SciClone’s European partner, Sigma-Tau, is conducting a large, multi-center phase 2 trial in Europe evaluating different dose levels of ZADAXIN in combination with dacarbazine chemotherapy (DTIC) with and without interferon alpha for the treatment of malignant melanoma.  Patients enrolled in this trial have stage IV malignant melanoma, which is the most advanced and imminently fatal form of the disease. Enrollment has been completed with over 450 patients enrolled. The trial is comprised of five separate treatment arms:

1. DTIC plus low-dose interferon alpha (control arm)
2. ZADAXIN (1.6 mg) plus DTIC plus low-dose interferon alpha
3. ZADAXIN (3.2 mg) plus DTIC
4. ZADAXIN (3.2 mg) plus DTIC plus low-dose interferon alpha
5. ZADAXIN (6.4 mg) plus DTIC plus low-dose interferon alpha

In December 2005, SciClone reported interim overall tumor response data (according to RECIST criteria) from 270 of 320 patients who have been enrolled in the first four treatment arms. These interim results showed a distinct ZADAXIN dose-dependent response in combination with dacarbazine chemotherapy (DTIC) with and without low-dose interferon alpha. Additional tumor response data from all patients as well as early survival information on the first 320-patient cohort are expected in the second half of 2006. Sigma-Tau and SciClone intend to share these data with the FDA and EMEA in order to discuss plans for phase 3 trials.

Specifically, results reported in December 2005 showed that in each of the three treatment arms that included ZADAXIN, a higher overall tumor response rate was observed as compared with the control arm. Overall tumor response was achieved by 12.9% of the patients treated with 3.2 mg of ZADAXIN in combination with DTIC, compared with only 3.9% of patients in the control arm. Furthermore, the addition of ZADAXIN to DTIC and low-dose interferon alpha provided a greater overall tumor response in a dose-related fashion. 7.4% of patients who were treated with 1.6 mg of ZADAXIN, DTIC and low-dose interferon alpha achieved an overall response, and 10.9% of patients who were treated with 3.2 mg of ZADAXIN, DTIC and low-dose interferon alpha achieved an overall response. The adverse events observed to date in this trial are consistent with those expected for this group of patients treated with DTIC and interferon alpha.

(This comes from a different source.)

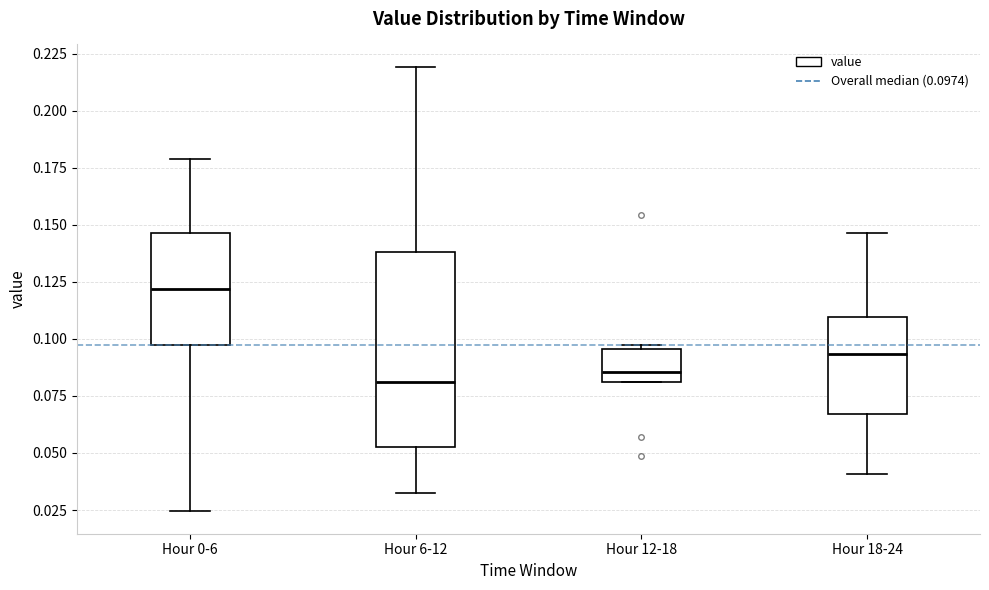

Reading left to right, transcribe this box plot: for each box, give where its median line is, the range the box spans, and where its two whiskers end, as read against the y-axis. The values are not printed on the chart, so give them approximately, as read against the axis.

Hour 0-6: median 0.120, box 0.095 to 0.145, whiskers 0.025 to 0.180
Hour 6-12: median 0.080, box 0.055 to 0.140, whiskers 0.030 to 0.220
Hour 12-18: median 0.085, box 0.080 to 0.095, whiskers 0.080 to 0.095 (just above the box's upper edge)
Hour 18-24: median 0.095, box 0.065 to 0.110, whiskers 0.040 to 0.145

Also in December 2005, SciClone reported results from its small, proof-of-concept liver cancer trial conducted to evaluate ZADAXIN’s effectiveness in combination with trans-arterial chemoembolization (TACE). A trend toward positive survival benefit was observed in patients treated with ZADAXIN plus TACE compared with patients treated with TACE alone, the control arm. Specifically, a median survival of 994 days was observed for the 12 patients who received ZADAXIN plus TACE, compared with a median survival of only 399 days for the 13 patients who received TACE alone. No difference was observed in tumor response between the treatment groups.

SciClone believes that developing ZADAXIN for malignant melanoma is the most expeditious route toward achieving U.S. or European regulatory approval for a cancer indication.